Du côté des dirigeants, la responsabilité personnelle est engagée en cas de manquement aux obligations légales. Un gérant qui n’a pas convoqué l’assemblée générale extraordinaire dans les délais s’expose à des poursuites en cas de liquidation judiciaire ultérieure. Le tribunal de commerce peut retenir une faute de gestion.

Pour les sociétés cotées, l’Autorité des marchés financiers (AMF) impose des obligations d’information supplémentaires. La communication financière doit refléter fidèlement cette situation. Un manquement à la transparence peut entraîner des sanctions administratives et une perte de confiance des investisseurs.

La réputation de l’entreprise auprès de ses clients et partenaires commerciaux peut aussi en pâtir si la situation devient publique sans qu’un plan de redressement crédible soit communiqué.

Les solutions pour reconstituer les capitaux propres

Régulariser la situation passe nécessairement par une action sur les capitaux propres. Plusieurs leviers existent, chacun avec ses contraintes pratiques et fiscales.

L’augmentation de capital est la solution la plus directe. Les associés apportent de nouveaux fonds, ce qui relève mécaniquement les capitaux propres au-dessus du seuil légal. Cette opération nécessite une assemblée générale extraordinaire, une modification des statuts et un dépôt au greffe. Elle peut s’accompagner d’une ouverture à de nouveaux investisseurs si les associés existants ne souhaitent pas ou ne peuvent pas financer seuls.

La réduction du capital social est une alternative souvent méconnue. En réduisant le capital à hauteur des pertes constatées, la société rétablit l’équilibre entre capital social et capitaux propres. Cette opération est parfois appelée « coup d’accordéon » quand elle est immédiatement suivie d’une augmentation de capital. Elle ne résout pas les pertes passées, mais elle supprime l’anomalie juridique.

Les apports en compte courant d’associé peuvent également améliorer la situation, sous certaines conditions. Ces apports ne constituent pas du capital social, mais ils peuvent être incorporés au capital dans un second temps. Attention : leur traitement comptable et fiscal doit être soigneusement encadré par un expert-comptable.

Une autre piste réside dans la cession d’actifs non stratégiques pour dégager des plus-values qui viendront améliorer le résultat et, par conséquent, les capitaux propres.

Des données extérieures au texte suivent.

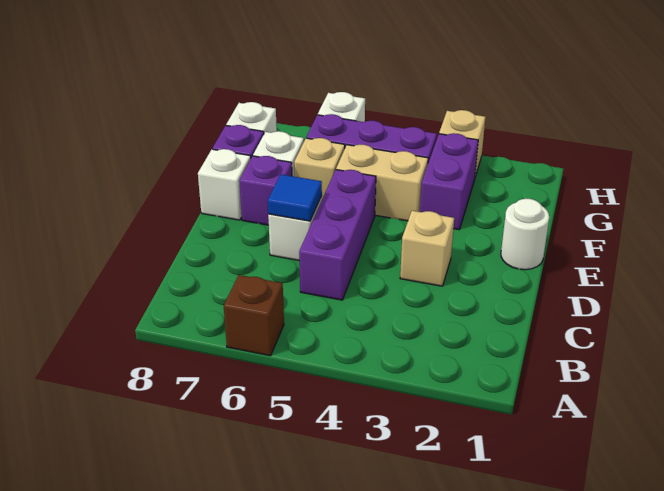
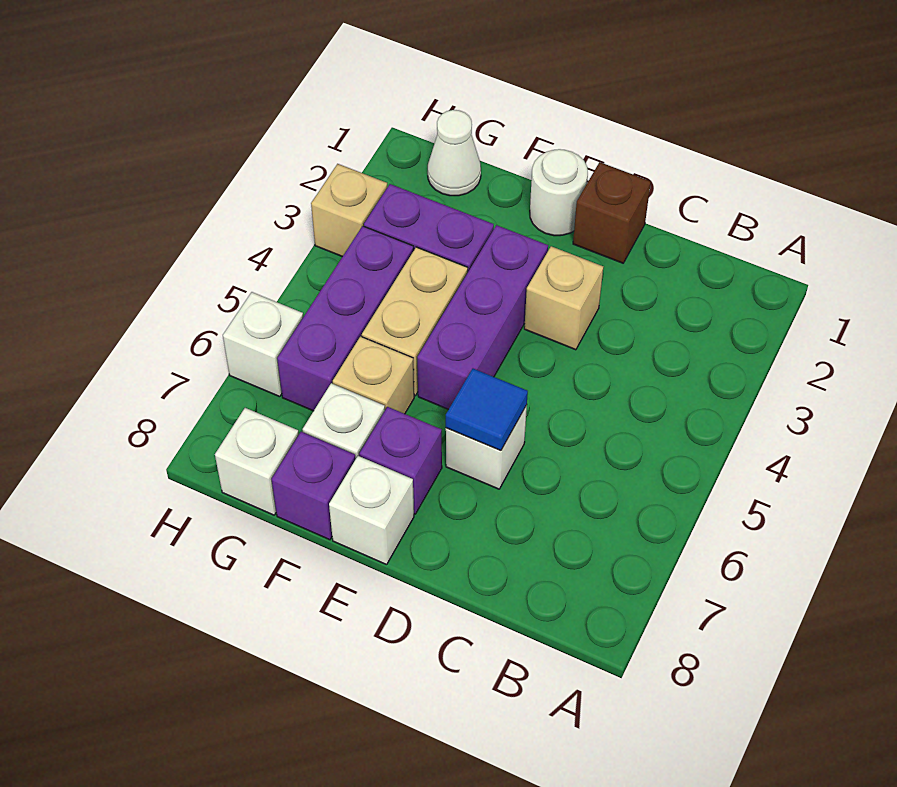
brown 1x1 brick [224,275,284,356] -> brown 1x1 brick moved to [573,162,651,263]
purple 1x3 brick [299,170,376,300] -> purple 1x3 brick turned to [417,225,548,410]
none -> white 1x1 cone [428,110,481,196]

Cette solution prend du temps et ne convient pas à toutes les situations.

Quelle que soit la voie choisie, le recours à un expert-comptable et à un avocat spécialisé en droit des sociétés est vivement recommandé. La complexité des formalités et les délais légaux laissent peu de place à l’improvisation.

Anticiper plutôt que subir : les bonnes pratiques de suivi financier

La meilleure façon de gérer cette situation reste de ne jamais s’y retrouver contraint dans l’urgence. Un suivi régulier des indicateurs financiers, notamment le niveau des capitaux propres par rapport au capital social, permet d’anticiper les difficultés avant qu’elles deviennent des obligations légales.

Mettre en place un tableau de bord mensuel avec les principaux agrégats du bilan — résultat cumulé, réserves, report à nouveau — offre une visibilité permanente sur la santé financière de la société. Les outils de comptabilité en ligne actuels rendent cet exercice accessible même aux petites structures.

Le commissaire aux comptes, lorsqu’il est obligatoire, dispose d’une procédure d’alerte spécifique. Dès qu’il détecte des faits de nature à compromettre la continuité de l’exploitation, il doit en informer les dirigeants. Cette procédure, distincte de celle liée aux capitaux propres, constitue un filet de sécurité supplémentaire.

Notons que la loi PACTE de 2019 a relevé les seuils de nomination obligatoire du commissaire aux comptes pour les petites sociétés. De nombreuses PME ne sont donc plus soumises à ce contrôle externe. La vigilance des dirigeants et de leur expert-comptable devient d’autant plus déterminante.

Travailler avec un conseiller financier indépendant ou recourir aux services des Centres de Gestion Agréés (CGA) permet également de bénéficier d’un regard extérieur sur les comptes. Ces structures proposent des analyses et des alertes préventives à des coûts accessibles pour les TPE et PME. La prévention reste toujours moins coûteuse que la gestion de crise.